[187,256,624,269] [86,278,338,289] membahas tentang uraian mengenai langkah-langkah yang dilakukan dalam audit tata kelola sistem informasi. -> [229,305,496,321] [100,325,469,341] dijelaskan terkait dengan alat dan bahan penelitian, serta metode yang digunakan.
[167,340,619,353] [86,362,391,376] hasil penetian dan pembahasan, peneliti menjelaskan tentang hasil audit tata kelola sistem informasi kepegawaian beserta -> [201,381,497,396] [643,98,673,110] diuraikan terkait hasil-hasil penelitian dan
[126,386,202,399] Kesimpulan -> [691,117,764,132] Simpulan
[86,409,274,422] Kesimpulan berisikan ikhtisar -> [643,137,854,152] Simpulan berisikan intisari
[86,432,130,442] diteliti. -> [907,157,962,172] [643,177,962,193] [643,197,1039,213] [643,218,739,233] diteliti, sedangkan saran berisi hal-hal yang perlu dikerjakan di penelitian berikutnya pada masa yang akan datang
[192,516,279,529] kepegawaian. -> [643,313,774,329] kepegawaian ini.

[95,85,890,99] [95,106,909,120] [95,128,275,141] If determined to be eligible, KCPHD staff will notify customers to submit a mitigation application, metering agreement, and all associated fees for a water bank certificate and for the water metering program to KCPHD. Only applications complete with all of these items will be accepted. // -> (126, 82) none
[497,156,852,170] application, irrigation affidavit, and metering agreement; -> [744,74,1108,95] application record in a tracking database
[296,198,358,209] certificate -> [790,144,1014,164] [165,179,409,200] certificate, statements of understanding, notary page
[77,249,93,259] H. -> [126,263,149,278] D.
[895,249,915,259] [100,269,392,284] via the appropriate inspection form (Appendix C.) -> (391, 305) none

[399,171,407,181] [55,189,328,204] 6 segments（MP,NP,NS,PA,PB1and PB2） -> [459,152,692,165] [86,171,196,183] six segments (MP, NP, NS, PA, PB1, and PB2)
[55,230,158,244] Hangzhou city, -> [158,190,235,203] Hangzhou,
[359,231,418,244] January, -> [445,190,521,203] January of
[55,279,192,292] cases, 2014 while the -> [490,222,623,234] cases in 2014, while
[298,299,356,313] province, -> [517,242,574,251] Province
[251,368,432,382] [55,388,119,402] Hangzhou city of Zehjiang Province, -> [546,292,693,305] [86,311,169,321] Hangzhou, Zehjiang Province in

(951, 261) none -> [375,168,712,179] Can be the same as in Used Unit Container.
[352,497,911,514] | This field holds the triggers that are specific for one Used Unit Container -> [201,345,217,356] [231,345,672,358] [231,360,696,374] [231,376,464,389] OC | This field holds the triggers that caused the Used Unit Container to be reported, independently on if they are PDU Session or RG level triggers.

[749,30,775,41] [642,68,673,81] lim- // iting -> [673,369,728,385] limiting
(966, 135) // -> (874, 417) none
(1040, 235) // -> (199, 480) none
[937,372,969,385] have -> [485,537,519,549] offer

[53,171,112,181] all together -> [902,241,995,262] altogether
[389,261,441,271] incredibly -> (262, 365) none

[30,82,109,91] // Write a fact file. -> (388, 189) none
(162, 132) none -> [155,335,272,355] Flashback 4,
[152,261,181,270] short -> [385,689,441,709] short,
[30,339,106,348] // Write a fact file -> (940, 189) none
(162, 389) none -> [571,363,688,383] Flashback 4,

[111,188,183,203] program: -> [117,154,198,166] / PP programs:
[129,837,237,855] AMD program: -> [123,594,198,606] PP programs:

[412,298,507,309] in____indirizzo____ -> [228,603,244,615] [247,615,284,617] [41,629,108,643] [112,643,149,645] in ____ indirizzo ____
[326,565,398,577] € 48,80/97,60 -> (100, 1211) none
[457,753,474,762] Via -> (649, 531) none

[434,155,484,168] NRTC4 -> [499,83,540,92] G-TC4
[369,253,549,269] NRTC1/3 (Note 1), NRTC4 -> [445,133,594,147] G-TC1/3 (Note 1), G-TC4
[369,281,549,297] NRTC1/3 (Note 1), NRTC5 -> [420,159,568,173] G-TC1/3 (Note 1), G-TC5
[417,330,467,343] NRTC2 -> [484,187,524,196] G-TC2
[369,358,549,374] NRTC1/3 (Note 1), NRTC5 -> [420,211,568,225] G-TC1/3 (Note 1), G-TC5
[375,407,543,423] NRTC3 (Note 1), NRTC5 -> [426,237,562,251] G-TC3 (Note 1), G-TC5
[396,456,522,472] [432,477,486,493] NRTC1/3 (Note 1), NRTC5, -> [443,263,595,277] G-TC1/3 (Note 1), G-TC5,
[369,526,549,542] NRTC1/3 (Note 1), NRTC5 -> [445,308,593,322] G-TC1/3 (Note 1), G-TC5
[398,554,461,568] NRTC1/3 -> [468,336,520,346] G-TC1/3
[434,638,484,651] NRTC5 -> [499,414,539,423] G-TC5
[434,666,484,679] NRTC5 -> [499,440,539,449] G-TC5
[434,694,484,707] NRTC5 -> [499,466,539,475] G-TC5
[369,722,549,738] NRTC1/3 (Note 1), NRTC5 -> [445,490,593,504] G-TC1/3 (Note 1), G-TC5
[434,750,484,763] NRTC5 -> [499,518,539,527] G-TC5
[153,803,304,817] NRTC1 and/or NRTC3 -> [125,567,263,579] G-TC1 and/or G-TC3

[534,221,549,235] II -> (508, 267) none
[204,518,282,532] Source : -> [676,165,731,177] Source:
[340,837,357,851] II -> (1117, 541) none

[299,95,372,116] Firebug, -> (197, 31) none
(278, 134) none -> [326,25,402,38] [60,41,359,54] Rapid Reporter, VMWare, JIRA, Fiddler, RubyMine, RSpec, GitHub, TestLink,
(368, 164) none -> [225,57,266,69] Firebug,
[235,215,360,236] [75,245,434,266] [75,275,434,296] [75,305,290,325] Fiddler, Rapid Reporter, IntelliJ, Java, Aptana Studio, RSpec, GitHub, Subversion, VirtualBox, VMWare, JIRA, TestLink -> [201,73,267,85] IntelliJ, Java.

> [TASK REQUIREMENTS]:
Going through the material above, reproduce every line exactly.

> [SOLUTION FOR THIS EXERCISE]:
[187,256,624,269] [86,278,338,289] membahas tentang uraian mengenai langkah-langkah yang dilakukan dalam audit tata kelola sistem informasi. -> [229,305,496,321] [100,325,469,341] dijelaskan terkait dengan alat dan bahan penelitian, serta metode yang digunakan.
[167,340,619,353] [86,362,391,376] hasil penetian dan pembahasan, peneliti menjelaskan tentang hasil audit tata kelola sistem informasi kepegawaian beserta -> [201,381,497,396] [643,98,673,110] diuraikan terkait hasil-hasil penelitian dan
[126,386,202,399] Kesimpulan -> [691,117,764,132] Simpulan
[86,409,274,422] Kesimpulan berisikan ikhtisar -> [643,137,854,152] Simpulan berisikan intisari
[86,432,130,442] diteliti. -> [907,157,962,172] [643,177,962,193] [643,197,1039,213] [643,218,739,233] diteliti, sedangkan saran berisi hal-hal yang perlu dikerjakan di penelitian berikutnya pada masa yang akan datang
[192,516,279,529] kepegawaian. -> [643,313,774,329] kepegawaian ini.

[95,85,890,99] [95,106,909,120] [95,128,275,141] If determined to be eligible, KCPHD staff will notify customers to submit a mitigation application, metering agreement, and all associated fees for a water bank certificate and for the water metering program to KCPHD. Only applications complete with all of these items will be accepted. // -> (126, 82) none
[497,156,852,170] application, irrigation affidavit, and metering agreement; -> [744,74,1108,95] application record in a tracking database
[296,198,358,209] certificate -> [790,144,1014,164] [165,179,409,200] certificate, statements of understanding, notary page
[77,249,93,259] H. -> [126,263,149,278] D.
[895,249,915,259] [100,269,392,284] via the appropriate inspection form (Appendix C.) -> (391, 305) none

[399,171,407,181] [55,189,328,204] 6 segments（MP,NP,NS,PA,PB1and PB2） -> [459,152,692,165] [86,171,196,183] six segments (MP, NP, NS, PA, PB1, and PB2)
[55,230,158,244] Hangzhou city, -> [158,190,235,203] Hangzhou,
[359,231,418,244] January, -> [445,190,521,203] January of
[55,279,192,292] cases, 2014 while the -> [490,222,623,234] cases in 2014, while
[298,299,356,313] province, -> [517,242,574,251] Province
[251,368,432,382] [55,388,119,402] Hangzhou city of Zehjiang Province, -> [546,292,693,305] [86,311,169,321] Hangzhou, Zehjiang Province in

(951, 261) none -> [375,168,712,179] Can be the same as in Used Unit Container.
[352,497,911,514] | This field holds the triggers that are specific for one Used Unit Container -> [201,345,217,356] [231,345,672,358] [231,360,696,374] [231,376,464,389] OC | This field holds the triggers that caused the Used Unit Container to be reported, independently on if they are PDU Session or RG level triggers.

[749,30,775,41] [642,68,673,81] lim- // iting -> [673,369,728,385] limiting
(966, 135) // -> (874, 417) none
(1040, 235) // -> (199, 480) none
[937,372,969,385] have -> [485,537,519,549] offer

[53,171,112,181] all together -> [902,241,995,262] altogether
[389,261,441,271] incredibly -> (262, 365) none

[30,82,109,91] // Write a fact file. -> (388, 189) none
(162, 132) none -> [155,335,272,355] Flashback 4,
[152,261,181,270] short -> [385,689,441,709] short,
[30,339,106,348] // Write a fact file -> (940, 189) none
(162, 389) none -> [571,363,688,383] Flashback 4,

[111,188,183,203] program: -> [117,154,198,166] / PP programs:
[129,837,237,855] AMD program: -> [123,594,198,606] PP programs:

[412,298,507,309] in____indirizzo____ -> [228,603,244,615] [247,615,284,617] [41,629,108,643] [112,643,149,645] in ____ indirizzo ____
[326,565,398,577] € 48,80/97,60 -> (100, 1211) none
[457,753,474,762] Via -> (649, 531) none

[434,155,484,168] NRTC4 -> [499,83,540,92] G-TC4
[369,253,549,269] NRTC1/3 (Note 1), NRTC4 -> [445,133,594,147] G-TC1/3 (Note 1), G-TC4
[369,281,549,297] NRTC1/3 (Note 1), NRTC5 -> [420,159,568,173] G-TC1/3 (Note 1), G-TC5
[417,330,467,343] NRTC2 -> [484,187,524,196] G-TC2
[369,358,549,374] NRTC1/3 (Note 1), NRTC5 -> [420,211,568,225] G-TC1/3 (Note 1), G-TC5
[375,407,543,423] NRTC3 (Note 1), NRTC5 -> [426,237,562,251] G-TC3 (Note 1), G-TC5
[396,456,522,472] [432,477,486,493] NRTC1/3 (Note 1), NRTC5, -> [443,263,595,277] G-TC1/3 (Note 1), G-TC5,
[369,526,549,542] NRTC1/3 (Note 1), NRTC5 -> [445,308,593,322] G-TC1/3 (Note 1), G-TC5
[398,554,461,568] NRTC1/3 -> [468,336,520,346] G-TC1/3
[434,638,484,651] NRTC5 -> [499,414,539,423] G-TC5
[434,666,484,679] NRTC5 -> [499,440,539,449] G-TC5
[434,694,484,707] NRTC5 -> [499,466,539,475] G-TC5
[369,722,549,738] NRTC1/3 (Note 1), NRTC5 -> [445,490,593,504] G-TC1/3 (Note 1), G-TC5
[434,750,484,763] NRTC5 -> [499,518,539,527] G-TC5
[153,803,304,817] NRTC1 and/or NRTC3 -> [125,567,263,579] G-TC1 and/or G-TC3

[534,221,549,235] II -> (508, 267) none
[204,518,282,532] Source : -> [676,165,731,177] Source:
[340,837,357,851] II -> (1117, 541) none

[299,95,372,116] Firebug, -> (197, 31) none
(278, 134) none -> [326,25,402,38] [60,41,359,54] Rapid Reporter, VMWare, JIRA, Fiddler, RubyMine, RSpec, GitHub, TestLink,
(368, 164) none -> [225,57,266,69] Firebug,
[235,215,360,236] [75,245,434,266] [75,275,434,296] [75,305,290,325] Fiddler, Rapid Reporter, IntelliJ, Java, Aptana Studio, RSpec, GitHub, Subversion, VirtualBox, VMWare, JIRA, TestLink -> [201,73,267,85] IntelliJ, Java.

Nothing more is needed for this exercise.